Lines of data:
● ● ● ● ●
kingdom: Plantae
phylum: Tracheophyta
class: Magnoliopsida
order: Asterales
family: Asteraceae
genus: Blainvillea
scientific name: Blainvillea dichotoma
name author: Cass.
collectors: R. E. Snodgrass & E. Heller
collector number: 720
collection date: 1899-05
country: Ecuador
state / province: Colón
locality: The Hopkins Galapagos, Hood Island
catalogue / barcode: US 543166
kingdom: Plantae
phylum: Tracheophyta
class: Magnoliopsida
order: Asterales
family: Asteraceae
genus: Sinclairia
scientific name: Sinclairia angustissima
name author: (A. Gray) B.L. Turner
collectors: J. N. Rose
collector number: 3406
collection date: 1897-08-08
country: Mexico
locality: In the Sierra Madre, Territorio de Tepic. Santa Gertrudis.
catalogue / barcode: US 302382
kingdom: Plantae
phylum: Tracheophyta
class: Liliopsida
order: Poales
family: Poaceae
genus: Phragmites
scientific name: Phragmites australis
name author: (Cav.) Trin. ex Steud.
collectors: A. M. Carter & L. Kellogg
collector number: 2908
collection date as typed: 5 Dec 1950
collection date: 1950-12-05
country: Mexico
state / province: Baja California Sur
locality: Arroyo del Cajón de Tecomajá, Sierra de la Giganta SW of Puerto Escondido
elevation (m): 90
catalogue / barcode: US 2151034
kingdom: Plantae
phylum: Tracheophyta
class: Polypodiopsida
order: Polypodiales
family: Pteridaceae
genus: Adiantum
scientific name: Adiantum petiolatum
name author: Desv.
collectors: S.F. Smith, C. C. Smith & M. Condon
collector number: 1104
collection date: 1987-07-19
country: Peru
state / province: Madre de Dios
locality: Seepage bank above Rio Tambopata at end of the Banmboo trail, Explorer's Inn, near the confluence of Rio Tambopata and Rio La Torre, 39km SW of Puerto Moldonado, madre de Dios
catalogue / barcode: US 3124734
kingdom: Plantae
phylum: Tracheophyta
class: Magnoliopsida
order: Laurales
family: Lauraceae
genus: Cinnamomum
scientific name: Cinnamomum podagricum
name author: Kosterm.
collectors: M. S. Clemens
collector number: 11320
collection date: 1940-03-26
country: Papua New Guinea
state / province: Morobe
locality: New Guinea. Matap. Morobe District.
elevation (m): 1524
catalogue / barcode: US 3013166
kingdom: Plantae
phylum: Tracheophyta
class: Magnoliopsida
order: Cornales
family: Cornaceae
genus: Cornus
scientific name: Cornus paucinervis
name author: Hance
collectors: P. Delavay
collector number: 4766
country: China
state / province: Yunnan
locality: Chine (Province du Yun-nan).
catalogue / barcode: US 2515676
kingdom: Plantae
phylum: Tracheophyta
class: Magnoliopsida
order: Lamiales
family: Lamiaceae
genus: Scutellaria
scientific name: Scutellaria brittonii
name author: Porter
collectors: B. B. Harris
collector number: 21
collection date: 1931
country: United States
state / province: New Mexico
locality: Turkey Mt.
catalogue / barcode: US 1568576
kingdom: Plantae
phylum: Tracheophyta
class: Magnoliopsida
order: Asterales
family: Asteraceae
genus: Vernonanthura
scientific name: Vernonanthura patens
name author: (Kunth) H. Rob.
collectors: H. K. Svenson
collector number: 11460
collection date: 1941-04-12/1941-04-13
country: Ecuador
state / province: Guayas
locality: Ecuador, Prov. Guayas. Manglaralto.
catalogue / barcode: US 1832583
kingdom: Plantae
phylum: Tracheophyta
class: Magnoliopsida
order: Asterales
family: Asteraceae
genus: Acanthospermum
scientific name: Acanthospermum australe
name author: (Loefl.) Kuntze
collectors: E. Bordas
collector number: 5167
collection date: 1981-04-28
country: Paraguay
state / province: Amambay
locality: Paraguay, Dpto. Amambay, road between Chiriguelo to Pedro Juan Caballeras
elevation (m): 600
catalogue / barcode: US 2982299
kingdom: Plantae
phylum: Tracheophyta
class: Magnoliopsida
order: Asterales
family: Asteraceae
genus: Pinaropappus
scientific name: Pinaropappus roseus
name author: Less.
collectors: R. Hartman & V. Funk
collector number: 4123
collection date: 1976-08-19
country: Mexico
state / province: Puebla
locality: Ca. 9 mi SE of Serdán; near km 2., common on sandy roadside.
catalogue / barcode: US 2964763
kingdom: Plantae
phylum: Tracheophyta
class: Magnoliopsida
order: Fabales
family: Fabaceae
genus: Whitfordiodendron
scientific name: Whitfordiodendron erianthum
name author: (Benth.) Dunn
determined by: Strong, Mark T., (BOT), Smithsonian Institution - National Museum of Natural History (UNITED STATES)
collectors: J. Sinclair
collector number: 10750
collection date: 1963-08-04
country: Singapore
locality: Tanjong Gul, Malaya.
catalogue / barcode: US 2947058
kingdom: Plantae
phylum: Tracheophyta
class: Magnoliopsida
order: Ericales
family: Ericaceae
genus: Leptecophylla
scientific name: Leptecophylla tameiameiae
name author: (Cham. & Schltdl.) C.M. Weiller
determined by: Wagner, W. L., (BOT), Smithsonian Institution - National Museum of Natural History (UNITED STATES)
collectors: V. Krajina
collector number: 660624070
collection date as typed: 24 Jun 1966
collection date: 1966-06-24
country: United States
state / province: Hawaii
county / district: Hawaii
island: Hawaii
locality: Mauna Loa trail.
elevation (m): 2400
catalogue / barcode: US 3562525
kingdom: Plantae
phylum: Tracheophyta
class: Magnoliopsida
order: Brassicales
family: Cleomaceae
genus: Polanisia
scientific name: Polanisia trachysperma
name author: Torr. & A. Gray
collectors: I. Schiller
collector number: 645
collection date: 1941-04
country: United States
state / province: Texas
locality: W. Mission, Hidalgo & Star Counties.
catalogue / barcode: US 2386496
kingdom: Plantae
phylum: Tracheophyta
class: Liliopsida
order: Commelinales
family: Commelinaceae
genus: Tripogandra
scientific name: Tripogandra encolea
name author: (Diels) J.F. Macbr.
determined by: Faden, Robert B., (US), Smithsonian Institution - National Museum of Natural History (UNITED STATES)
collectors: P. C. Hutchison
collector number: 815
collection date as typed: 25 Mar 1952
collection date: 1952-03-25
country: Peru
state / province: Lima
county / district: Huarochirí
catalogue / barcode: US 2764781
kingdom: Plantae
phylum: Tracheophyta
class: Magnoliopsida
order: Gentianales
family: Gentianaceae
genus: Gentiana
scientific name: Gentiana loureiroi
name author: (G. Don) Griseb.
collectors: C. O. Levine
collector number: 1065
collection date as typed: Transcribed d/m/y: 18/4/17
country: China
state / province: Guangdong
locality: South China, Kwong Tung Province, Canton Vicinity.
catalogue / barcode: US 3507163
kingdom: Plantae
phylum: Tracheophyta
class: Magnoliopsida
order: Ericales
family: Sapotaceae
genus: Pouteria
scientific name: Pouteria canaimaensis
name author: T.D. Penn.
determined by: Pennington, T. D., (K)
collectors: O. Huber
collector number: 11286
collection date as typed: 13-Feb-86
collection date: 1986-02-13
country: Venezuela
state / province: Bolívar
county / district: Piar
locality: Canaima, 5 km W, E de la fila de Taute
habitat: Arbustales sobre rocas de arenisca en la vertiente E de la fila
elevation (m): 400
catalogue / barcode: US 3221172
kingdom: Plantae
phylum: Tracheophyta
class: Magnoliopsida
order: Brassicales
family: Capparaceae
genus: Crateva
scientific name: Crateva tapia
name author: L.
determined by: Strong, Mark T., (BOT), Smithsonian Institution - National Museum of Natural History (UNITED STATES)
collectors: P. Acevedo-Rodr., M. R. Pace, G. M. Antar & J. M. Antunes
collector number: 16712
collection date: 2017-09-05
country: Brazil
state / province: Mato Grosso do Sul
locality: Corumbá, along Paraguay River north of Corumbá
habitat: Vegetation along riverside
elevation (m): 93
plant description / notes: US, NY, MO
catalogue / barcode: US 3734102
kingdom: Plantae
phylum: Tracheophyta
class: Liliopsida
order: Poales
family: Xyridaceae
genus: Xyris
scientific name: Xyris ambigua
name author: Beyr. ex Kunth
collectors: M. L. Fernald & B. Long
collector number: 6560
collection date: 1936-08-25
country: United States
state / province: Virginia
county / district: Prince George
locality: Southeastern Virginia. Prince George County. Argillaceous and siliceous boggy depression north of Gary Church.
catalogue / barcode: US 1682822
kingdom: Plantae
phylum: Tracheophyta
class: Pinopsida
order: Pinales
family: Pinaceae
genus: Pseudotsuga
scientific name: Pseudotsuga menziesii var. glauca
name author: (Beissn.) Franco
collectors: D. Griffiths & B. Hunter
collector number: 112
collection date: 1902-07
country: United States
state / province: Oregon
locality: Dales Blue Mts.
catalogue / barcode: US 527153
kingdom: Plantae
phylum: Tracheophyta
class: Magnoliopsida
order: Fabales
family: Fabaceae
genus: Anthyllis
● ● ● ● ●
→ Exercise instructions
Write out the lines of the material exactly, starting at the first line and ending at the line that contains "family: Lauraceae", both ends included.

→ Result
kingdom: Plantae
phylum: Tracheophyta
class: Magnoliopsida
order: Asterales
family: Asteraceae
genus: Blainvillea
scientific name: Blainvillea dichotoma
name author: Cass.
collectors: R. E. Snodgrass & E. Heller
collector number: 720
collection date: 1899-05
country: Ecuador
state / province: Colón
locality: The Hopkins Galapagos, Hood Island
catalogue / barcode: US 543166
kingdom: Plantae
phylum: Tracheophyta
class: Magnoliopsida
order: Asterales
family: Asteraceae
genus: Sinclairia
scientific name: Sinclairia angustissima
name author: (A. Gray) B.L. Turner
collectors: J. N. Rose
collector number: 3406
collection date: 1897-08-08
country: Mexico
locality: In the Sierra Madre, Territorio de Tepic. Santa Gertrudis.
catalogue / barcode: US 302382
kingdom: Plantae
phylum: Tracheophyta
class: Liliopsida
order: Poales
family: Poaceae
genus: Phragmites
scientific name: Phragmites australis
name author: (Cav.) Trin. ex Steud.
collectors: A. M. Carter & L. Kellogg
collector number: 2908
collection date as typed: 5 Dec 1950
collection date: 1950-12-05
country: Mexico
state / province: Baja California Sur
locality: Arroyo del Cajón de Tecomajá, Sierra de la Giganta SW of Puerto Escondido
elevation (m): 90
catalogue / barcode: US 2151034
kingdom: Plantae
phylum: Tracheophyta
class: Polypodiopsida
order: Polypodiales
family: Pteridaceae
genus: Adiantum
scientific name: Adiantum petiolatum
name author: Desv.
collectors: S.F. Smith, C. C. Smith & M. Condon
collector number: 1104
collection date: 1987-07-19
country: Peru
state / province: Madre de Dios
locality: Seepage bank above Rio Tambopata at end of the Banmboo trail, Explorer's Inn, near the confluence of Rio Tambopata and Rio La Torre, 39km SW of Puerto Moldonado, madre de Dios
catalogue / barcode: US 3124734
kingdom: Plantae
phylum: Tracheophyta
class: Magnoliopsida
order: Laurales
family: Lauraceae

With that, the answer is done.